**Extrait du document**.
● ● ● ●
Il est donc heureux de voir paraître coup sur coup deux enregistrements de jeunes violonistes ayant à cœur de montrer outre leurs talents la richesse de ces pages insuffisamment connues. L’une d’elle, Samika Honda, japonaise sortant du Conservatoire supérieur de musique de Paris, a certes choisi, d’après la notice très pauvre qui accompagne son enregistrement, de présenter lesdites sonates dans un ordre non chronologique, notamment en commençant par la sixième et dernière, dédiée au violoniste espagnol Manuel Quiroga, et en terminant par la première dédiée à Joseph Szigeti, l’enchaînement retenu lui paraissant plus «fluide et original», la somme reste la même, sachant que l’écoute de ces sonates les unes après les autres n’est peut-être pas la meilleure des choses à faire.
Disons-le d’emblée, la lecture proposée par la jeune Suissesse Rachel Kolly d’Alba, formée au Conservatoire de Lausanne, avec son Stradivarius de 1727 est indéniablement remarquable. Il y a là un engagement qui prend, captive, et traduit finalement assez bien le titre figurant sur la pochette: «Passion Ysaÿe». Ce n’est pas une suite d’exercices inanes. Certes la prise de risque est impressionnante au point de malmener la précision et la clarté du discours mais les phrasés sont marqués par une urgence, une verdeur, vraiment jouissives. Malgré le train d’enfer, il y a plus qu’une simple démonstration de virtuosité et la liberté de ton retenue convient parfaitement à ces pages rhapsodiques que l’artiste commente elle-même dans la notice, en omettant au passage de se présenter.
● ● ● ●
**Données fournies**.

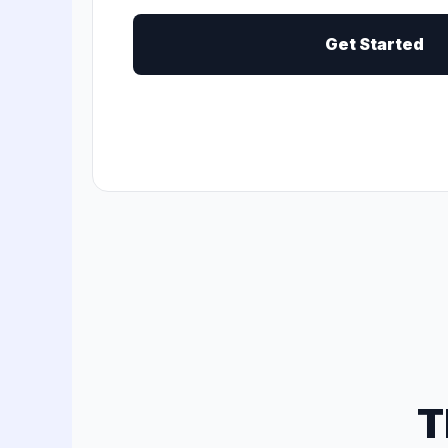
Get Started
T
● ● ● ●
**Consigne**.
Recopiez, dans l'extrait consacré aux enregistrements des sonates d'Ysaÿe, tout ce qui va de « Il est donc » jusqu'à « choses à faire. ». Ne vous appuyez que sur l'extrait.

**Résultat**.
Il est donc heureux de voir paraître coup sur coup deux enregistrements de jeunes violonistes ayant à cœur de montrer outre leurs talents la richesse de ces pages insuffisamment connues. L’une d’elle, Samika Honda, japonaise sortant du Conservatoire supérieur de musique de Paris, a certes choisi, d’après la notice très pauvre qui accompagne son enregistrement, de présenter lesdites sonates dans un ordre non chronologique, notamment en commençant par la sixième et dernière, dédiée au violoniste espagnol Manuel Quiroga, et en terminant par la première dédiée à Joseph Szigeti, l’enchaînement retenu lui paraissant plus «fluide et original», la somme reste la même, sachant que l’écoute de ces sonates les unes après les autres n’est peut-être pas la meilleure des choses à faire.